Text for analysis:
BtB tracing involves retaining the original OEM Production Conformance Certificate or 8130-3/EASA Form One, a record of the operators or MROs that the component has passed through, along with a certified record of the hours that the part has been on the wing. Often, a statement of non-incident/accident is also required, which verifies that the component has not been exposed to saltwater, fire, severe stress, and has never been the root cause of an ICAO Annex 13-defined accident or incident.

Without these records, the overall value of the aircraft could be significantly impaired, and transfer between national jurisdictions could prove to be more difficult. The general rule around the world is that the aircraft owner, (the lessor in the case of leased airplanes), is ultimately responsible for providing proving the airworthiness of each LLP. Without BtB tracing, that level of certainty becomes difficult to attain.

Assigned task A:
In the passage on BtB tracing, rewrite the part between "BtB tracing involves" and "accident or incident.", inclusive, substituting "part" for "component".

Material for this exercise:
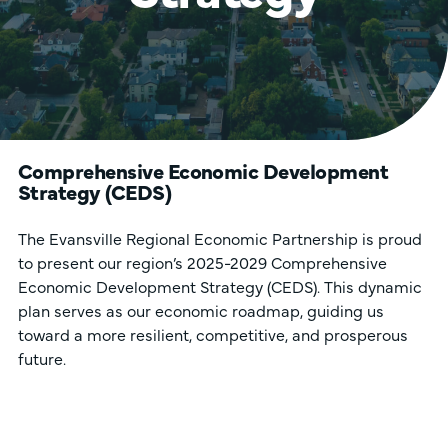
Comprehensive Economic Development
Strategy (CEDS)
The Evansville Regional Economic Partnership is proud
to present our region’s 2025-2029 Comprehensive
Economic Development Strategy (CEDS). This dynamic
plan serves as our economic roadmap, guiding us
toward a more resilient, competitive, and prosperous
future.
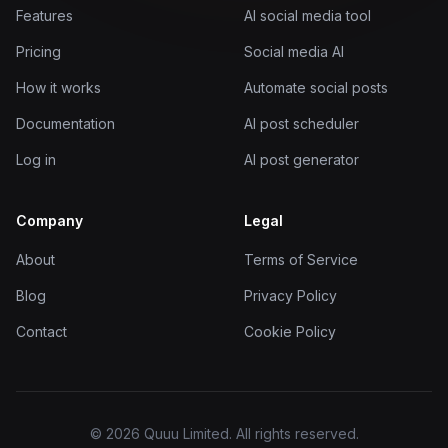
Features
AI social media tool
Pricing
Social media AI
How it works
Automate social posts
Documentation
AI post scheduler
Log in
AI post generator
Company
Legal
About
Terms of Service
Blog
Privacy Policy
Contact
Cookie Policy
© 2026 Quuu Limited. All rights reserved.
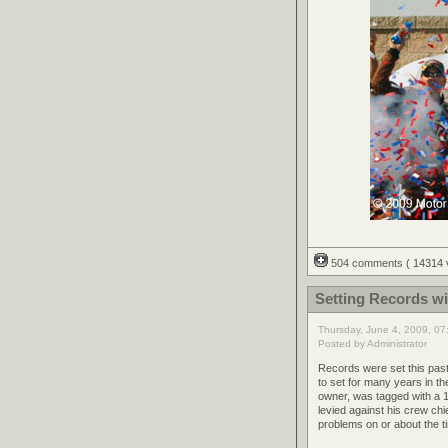
504 comments
( 14314
Setting Records wi
Thursday, June 4, 2009, 0
Posted by Administrator
Records were set this pas
to set for many years in t
owner, was tagged with a 1
levied against his crew chi
problems on or about the t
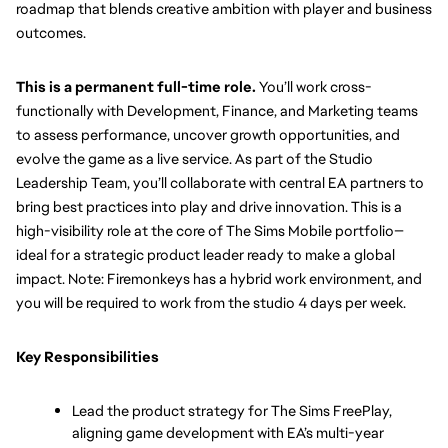
roadmap that blends creative ambition with player and business 
outcomes. 
This is a permanent full-time role.
 You’ll work cross-
functionally with Development, Finance, and Marketing teams 
to assess performance, uncover growth opportunities, and 
evolve the game as a live service. As part of the Studio 
Leadership Team, you’ll collaborate with central EA partners to 
bring best practices into play and drive innovation. This is a 
high-visibility role at the core of The Sims Mobile portfolio—
ideal for a strategic product leader ready to make a global 
impact. Note: Firemonkeys has a hybrid work environment, and 
you will be required to work from the studio 4 days per week.
Key Responsibilities
Lead the product strategy for The Sims FreePlay, 
aligning game development with EA’s multi-year 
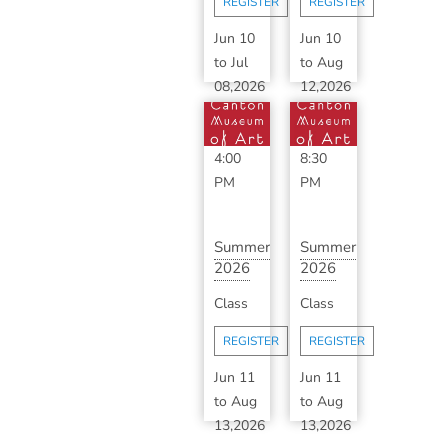
REGISTER
REGISTER
B...
Jun 10
Jun 10
to
Jul
to
Aug
08,2026
12,2026
1:00
6:30
PM
-
PM
-
4:00
8:30
PM
PM
Summer
Summer
2026
2026
Advanced
Classic
Class
Class
Ceramics
Ceramics
with ...
with
REGISTER
REGISTER
S...
Jun 11
Jun 11
to
Aug
to
Aug
13,2026
13,2026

Assigned task B:
Please copy the rows word for word, from the first row through the line holding "problems on or about the t", inclusive, and omit the pictures.

Your solution A:
BtB tracing involves retaining the original OEM Production Conformance Certificate or 8130-3/EASA Form One, a record of the operators or MROs that the part has passed through, along with a certified record of the hours that the part has been on the wing. Often, a statement of non-incident/accident is also required, which verifies that the part has not been exposed to saltwater, fire, severe stress, and has never been the root cause of an ICAO Annex 13-defined accident or incident.

Your solution B:
Comprehensive Economic Development
Strategy (CEDS)
The Evansville Regional Economic Partnership is proud
to present our region’s 2025-2029 Comprehensive
Economic Development Strategy (CEDS). This dynamic
plan serves as our economic roadmap, guiding us
toward a more resilient, competitive, and prosperous
future.
Features
AI social media tool
Pricing
Social media AI
How it works
Automate social posts
Documentation
AI post scheduler
Log in
AI post generator
Company
Legal
About
Terms of Service
Blog
Privacy Policy
Contact
Cookie Policy
© 2026 Quuu Limited. All rights reserved.
504 comments
( 14314
Setting Records wi
Thursday, June 4, 2009, 0
Posted by Administrator
Records were set this pas
to set for many years in t
owner, was tagged with a 1
levied against his crew chi
problems on or about the t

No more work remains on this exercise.